Baru dua hari lalu tercatat satu orang pekerja tambang selam meninggal dunia. Diduga penyebab kematian adalah longsor yang terjadi di dasar laut saat ia sedang melakukan aktivitas penggalian. Kejadian ini bukanlah kasus pertama yang terjadi di lokasi tersebut.
Dari pantauan di lapangan, terlihat setidaknya ada 4 unit ponton yang beroperasi pada malam hari. Para penambang ini diketahui bekerja secara sembunyi-sembunyi dan menghindari petugas. Padahal, pihak Satuan Polisi Air dan Udara Polres Bangka Barat rutin melakukan patroli pengawasan. Namun, ketika petugas meninggalkan lokasi atau pengawasan sedikit mengendur, mereka segera kembali melanjutkan pekerjaan.
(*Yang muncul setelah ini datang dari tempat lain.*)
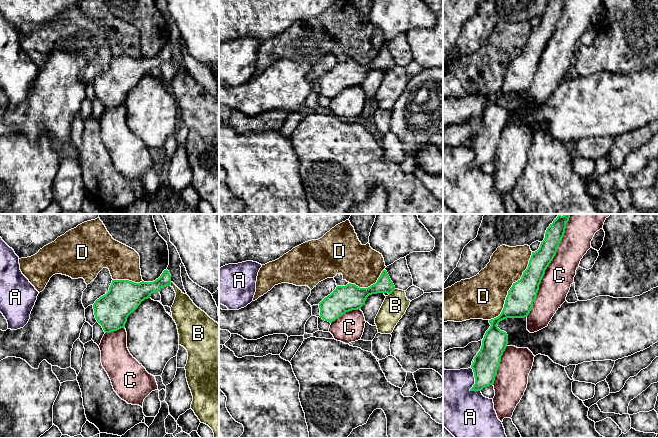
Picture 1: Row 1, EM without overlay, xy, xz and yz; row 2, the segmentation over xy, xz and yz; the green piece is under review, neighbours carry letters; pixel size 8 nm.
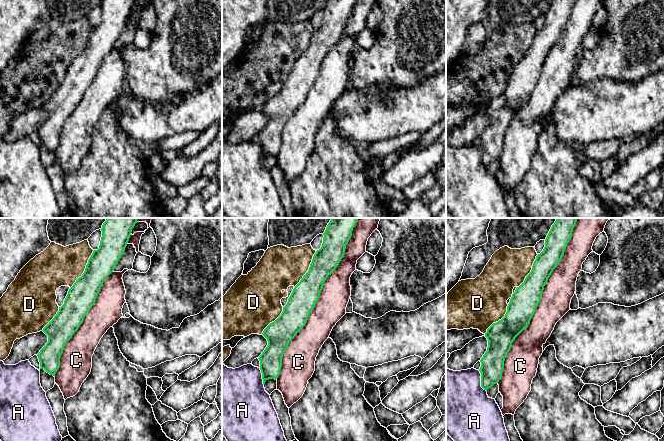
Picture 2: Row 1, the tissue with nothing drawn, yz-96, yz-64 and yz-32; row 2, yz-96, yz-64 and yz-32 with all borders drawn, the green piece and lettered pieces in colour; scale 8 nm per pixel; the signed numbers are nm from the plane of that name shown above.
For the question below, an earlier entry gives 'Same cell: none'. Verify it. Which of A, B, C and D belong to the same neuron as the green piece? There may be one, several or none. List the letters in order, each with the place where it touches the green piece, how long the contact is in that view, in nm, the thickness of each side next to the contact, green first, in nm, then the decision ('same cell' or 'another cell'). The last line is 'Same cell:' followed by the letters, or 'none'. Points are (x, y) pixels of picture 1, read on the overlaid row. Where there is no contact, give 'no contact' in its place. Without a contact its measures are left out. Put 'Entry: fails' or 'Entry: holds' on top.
Entry: holds
A: meets green in yz at (475, 383); contact 220 nm long; 200 nm thick on the green side, 380 nm on the other; another cell
B: meets green in xz at (392, 291); contact 70 nm long; 130 nm thick on the green side, 190 nm on the other; another cell
C: meets green in yz at (548, 265); contact 900 nm long; 180 nm thick on the green side, 240 nm on the other; another cell
D: meets green in yz at (510, 288); contact 650 nm long; 220 nm thick on the green side, 360 nm on the other; another cell
Same cell: none

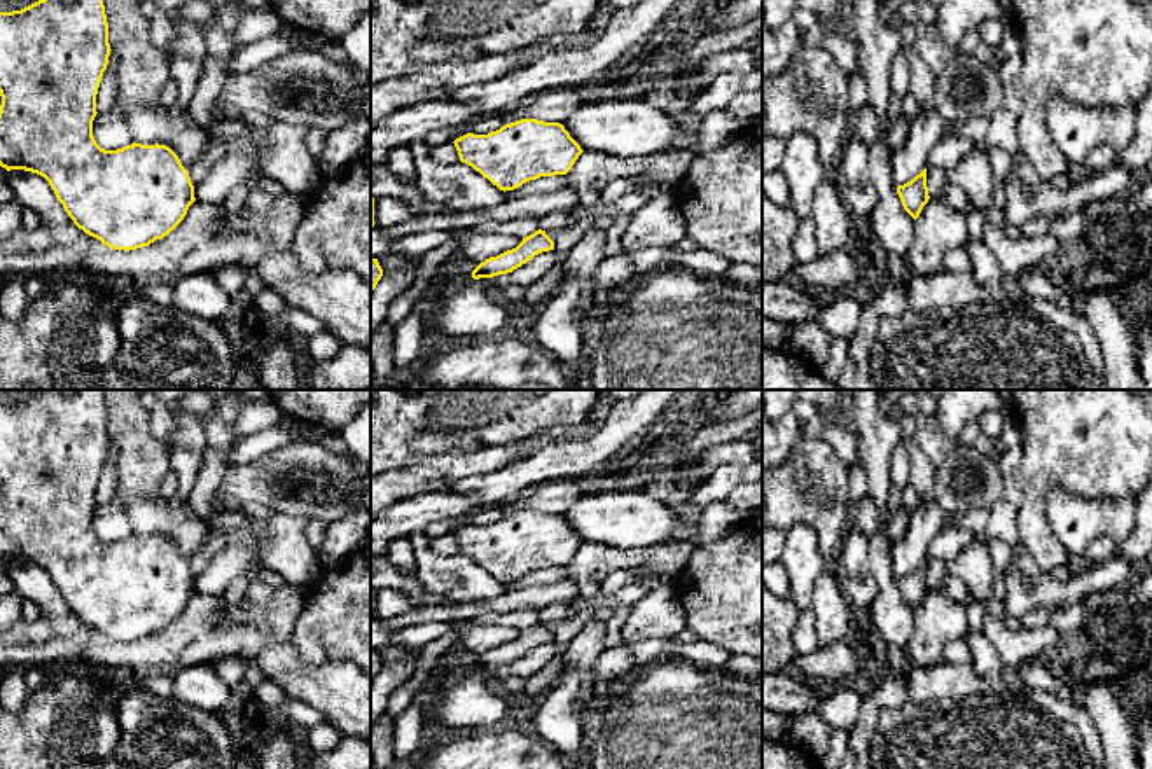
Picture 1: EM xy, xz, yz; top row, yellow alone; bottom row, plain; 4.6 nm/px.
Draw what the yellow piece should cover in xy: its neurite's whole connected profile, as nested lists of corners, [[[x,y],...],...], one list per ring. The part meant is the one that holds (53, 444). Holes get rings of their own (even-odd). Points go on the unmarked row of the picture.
[[[42,390],[21,402],[0,404],[0,558],[44,568],[79,620],[114,641],[129,643],[168,627],[196,589],[189,563],[170,538],[133,533],[105,542],[96,535],[96,486],[110,442],[101,390]]]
Perairan Keranggan memang dikenal memiliki kandungan mineral timah yang sangat melimpah. Hal inilah yang menjadi daya tarik kuat sehingga mendorong banyak orang berbondong-bondong datang menambang, tanpa lagi memikirkan keselamatan diri. Para penyelam hanya mengandalkan pernapasan lewat selang udara yang terhubung ke kompresor, tanpa perlengkapan keamanan yang memadai.
Berdasarkan keterangan warga pesisir setempat, kasus kematian penambang cukup sering terjadi. Selain korban yang meninggal pada Sabtu malam tersebut, dua minggu sebelumnya juga tercatat 3 orang pekerja diduga meninggal dunia dengan peristiwa yang hampir serupa. penyebabnya adalah longsor di dasar laut atau kejang otot akibat suhu air yang sangat dingin saat bekerja di malam hari. Bahkan isu warga memperkirakan dalam beberapa bulan terakhir sudah ada sedikitnya 10 orang penambang yang meninggal dunia di lokasi setempat. meski angka tersebut belum dapat dipastikan kebenarannya dan perlu adanya konfirmasi.
Aktivitas penambangan dengan cara menyelam ini dinilai sangat berbahaya dan membutuhkan perhatian serius. Standar keselamatan kerja serta kelengkapan peralatan yang layak seharusnya menjadi syarat utama, apalagi kegiatan ini menyangkut nyawa manusia. Tanpa pengawasan yang lebih ketat dan penanganan hingga ke akar permasalahan, dikhawatirkan jumlah korban jiwa akan terus bertambah dan aktivitas ilegal ini tidak akan pernah berhenti.